Oh, I'm so sorry to hear this. It's difficult under any circumstances and it must feel especially unfair for it to happen now, during the time of Covid. I hope the radiation and chemotherapy are effective and his nutrition improves with the stent. Thinking of you both.
I am so sorry, having been through this with relatives and friends, I understand the hear break. Thinking of you.
As you know, Tom has a terminal illness and is progressively getting worse. Like you say, it is heartbreaking when you love someone so much. The good thing is that the treatment may well do good things and you may have a lot longer together. Tom unfortunately cannot be treated. Life is so, so difficult but rest assured there is a strength out there that will help you both through, I know it.
So very sorry to hear this news. It is a private matter but I, like I believe all your readers, am ready to listen when you need someone.

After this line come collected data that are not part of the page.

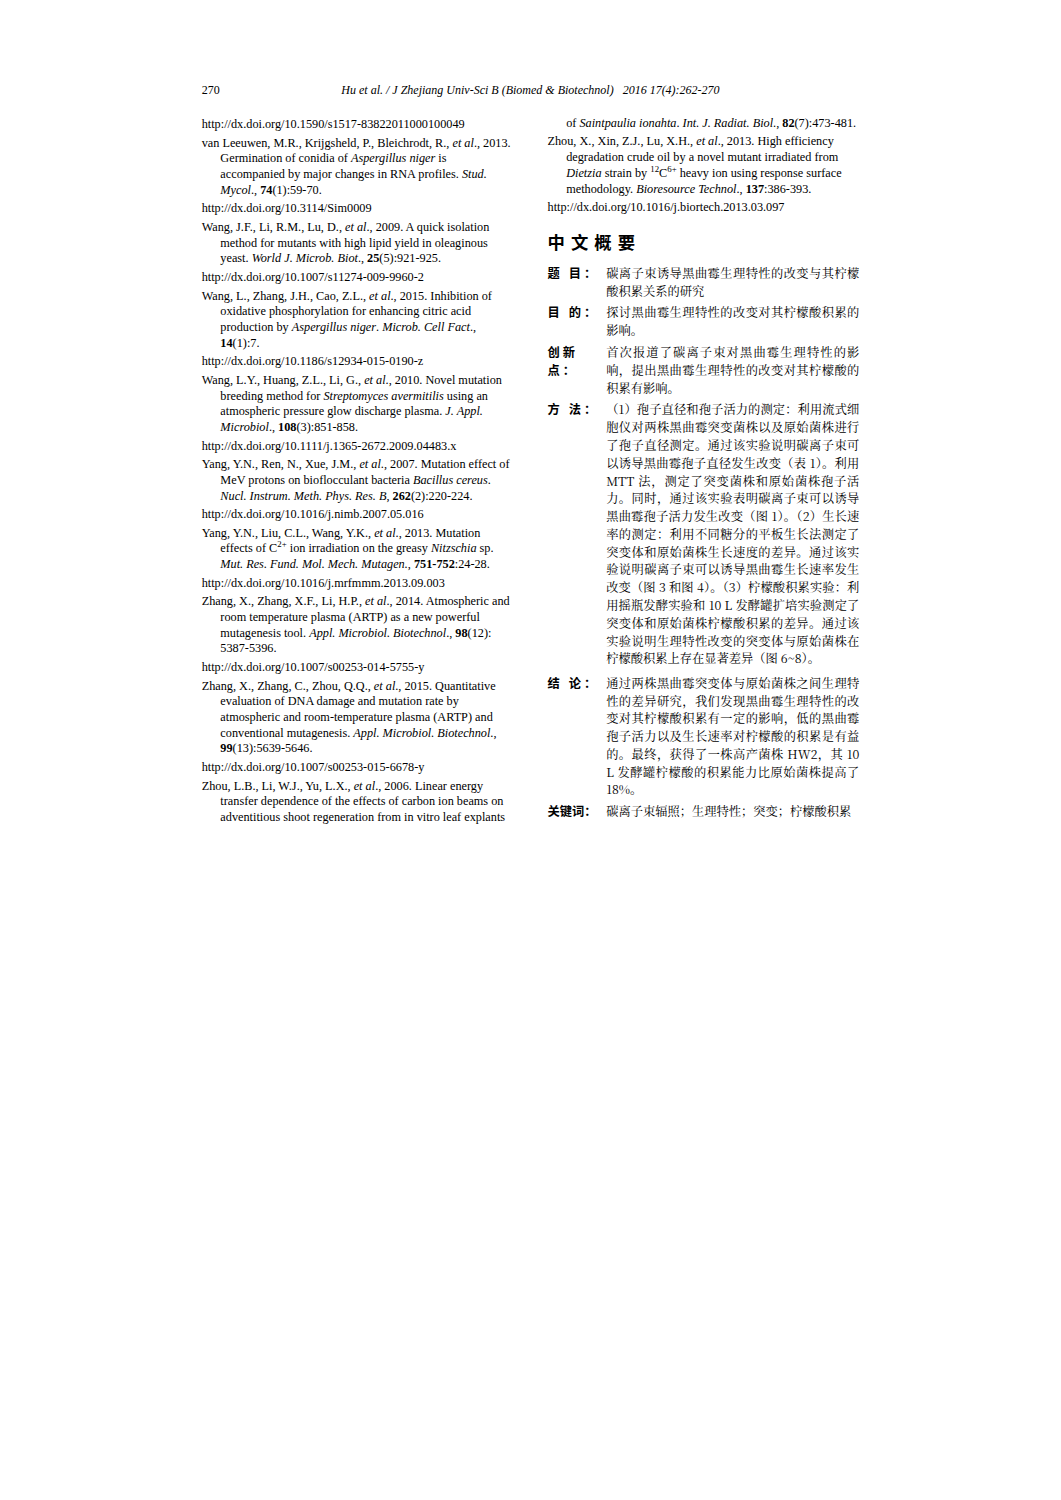270
Hu et al. / J Zhejiang Univ-Sci B (Biomed & Biotechnol) 2016 17(4):262-270
http://dx.doi.org/10.1590/s1517-83822011000100049
van Leeuwen, M.R., Krijgsheld, P., Bleichrodt, R., et al., 2013. Germination of conidia of Aspergillus niger is accompanied by major changes in RNA profiles. Stud. Mycol., 74(1):59-70.
http://dx.doi.org/10.3114/Sim0009
Wang, J.F., Li, R.M., Lu, D., et al., 2009. A quick isolation method for mutants with high lipid yield in oleaginous yeast. World J. Microb. Biot., 25(5):921-925.
http://dx.doi.org/10.1007/s11274-009-9960-2
Wang, L., Zhang, J.H., Cao, Z.L., et al., 2015. Inhibition of oxidative phosphorylation for enhancing citric acid production by Aspergillus niger. Microb. Cell Fact., 14(1):7.
http://dx.doi.org/10.1186/s12934-015-0190-z
Wang, L.Y., Huang, Z.L., Li, G., et al., 2010. Novel mutation breeding method for Streptomyces avermitilis using an atmospheric pressure glow discharge plasma. J. Appl. Microbiol., 108(3):851-858.
http://dx.doi.org/10.1111/j.1365-2672.2009.04483.x
Yang, Y.N., Ren, N., Xue, J.M., et al., 2007. Mutation effect of MeV protons on bioflocculant bacteria Bacillus cereus. Nucl. Instrum. Meth. Phys. Res. B, 262(2):220-224.
http://dx.doi.org/10.1016/j.nimb.2007.05.016
Yang, Y.N., Liu, C.L., Wang, Y.K., et al., 2013. Mutation effects of C2+ ion irradiation on the greasy Nitzschia sp. Mut. Res. Fund. Mol. Mech. Mutagen., 751-752:24-28.
http://dx.doi.org/10.1016/j.mrfmmm.2013.09.003
Zhang, X., Zhang, X.F., Li, H.P., et al., 2014. Atmospheric and room temperature plasma (ARTP) as a new powerful mutagenesis tool. Appl. Microbiol. Biotechnol., 98(12): 5387-5396.
http://dx.doi.org/10.1007/s00253-014-5755-y
Zhang, X., Zhang, C., Zhou, Q.Q., et al., 2015. Quantitative evaluation of DNA damage and mutation rate by atmospheric and room-temperature plasma (ARTP) and conventional mutagenesis. Appl. Microbiol. Biotechnol., 99(13):5639-5646.
http://dx.doi.org/10.1007/s00253-015-6678-y
Zhou, L.B., Li, W.J., Yu, L.X., et al., 2006. Linear energy transfer dependence of the effects of carbon ion beams on adventitious shoot regeneration from in vitro leaf explants
of Saintpaulia ionahta. Int. J. Radiat. Biol., 82(7):473-481.
Zhou, X., Xin, Z.J., Lu, X.H., et al., 2013. High efficiency degradation crude oil by a novel mutant irradiated from Dietzia strain by 12C6+ heavy ion using response surface methodology. Bioresource Technol., 137:386-393.
http://dx.doi.org/10.1016/j.biortech.2013.03.097
中文概要
题 目：
碳离子束诱导黑曲霉生理特性的改变与其柠檬酸积累关系的研究
目 的：
探讨黑曲霉生理特性的改变对其柠檬酸积累的影响。
创新点：
首次报道了碳离子束对黑曲霉生理特性的影响，提出黑曲霉生理特性的改变对其柠檬酸的积累有影响。
方 法：
（1）孢子直径和孢子活力的测定：利用流式细胞仪对两株黑曲霉突变菌株以及原始菌株进行了孢子直径测定。通过该实验说明碳离子束可以诱导黑曲霉孢子直径发生改变（表 1）。利用 MTT 法，测定了突变菌株和原始菌株孢子活力。同时，通过该实验表明碳离子束可以诱导黑曲霉孢子活力发生改变（图 1）。（2）生长速率的测定：利用不同糖分的平板生长法测定了突变体和原始菌株生长速度的差异。通过该实验说明碳离子束可以诱导黑曲霉生长速率发生改变（图 3 和图 4）。（3）柠檬酸积累实验：利用摇瓶发酵实验和 10 L 发酵罐扩培实验测定了突变体和原始菌株柠檬酸积累的差异。通过该实验说明生理特性改变的突变体与原始菌株在柠檬酸积累上存在显著差异（图 6~8）。
结 论：
通过两株黑曲霉突变体与原始菌株之间生理特性的差异研究，我们发现黑曲霉生理特性的改变对其柠檬酸积累有一定的影响，低的黑曲霉孢子活力以及生长速率对柠檬酸的积累是有益的。最终，获得了一株高产菌株 HW2，其 10 L 发酵罐柠檬酸的积累能力比原始菌株提高了 18%。
关键词：
碳离子束辐照；生理特性；突变；柠檬酸积累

Take care, jenny_o. Hugs, positive thoughts and well wishes to you and your husband.
My heart aches for you, and you are in my prayers, both of you.
i am crying for the sadness you are bearing right now ,it is not possibly to find appropriate words to say how deeply i felt for you ,all i want is a miracle so i can get near and hug tight ,kiss your forehead and say that all will be fine my dear Jenny ,be sure of it !
it is shame that doctors were not available soon to diagnose disease earlier ,what i found reliving that your husband is being treated well and got stent that will help him to eat normal food , hope second treatment effects well too by the grace of lord
you will stay strong i believe this ,and you too know that it will pass eventually !
you and your hubby are in my heart ,thoughts and prayers dear friend!
tons of positive energy and healing power to you and your hubby!
I am sending you a virtual hug by express delivery and a second hug for your beloved husband. Thinking of you both at this trying time Jenny. Be brave.
Know words are impotent in the face of this news--but hope you will both feel the love and support of this community. Thinking of you.
While your major focus will be on caring for your husband, please also take care of yourself as best you can.
Thinking of you and Husby always, Jenny! All my love!
Dear Jenny, this is hard news to hear, and I wish I had the words to comfort you both. One day at a time, dear one. Please know my love and prayers are going up and out for you.
I'm so, so sorry to hear it's cancer. What a vicious and horrible disease. I wish I had words that would help. I'm keeping you and your husband in my thoughts, and wishing you strength and comfort in each other.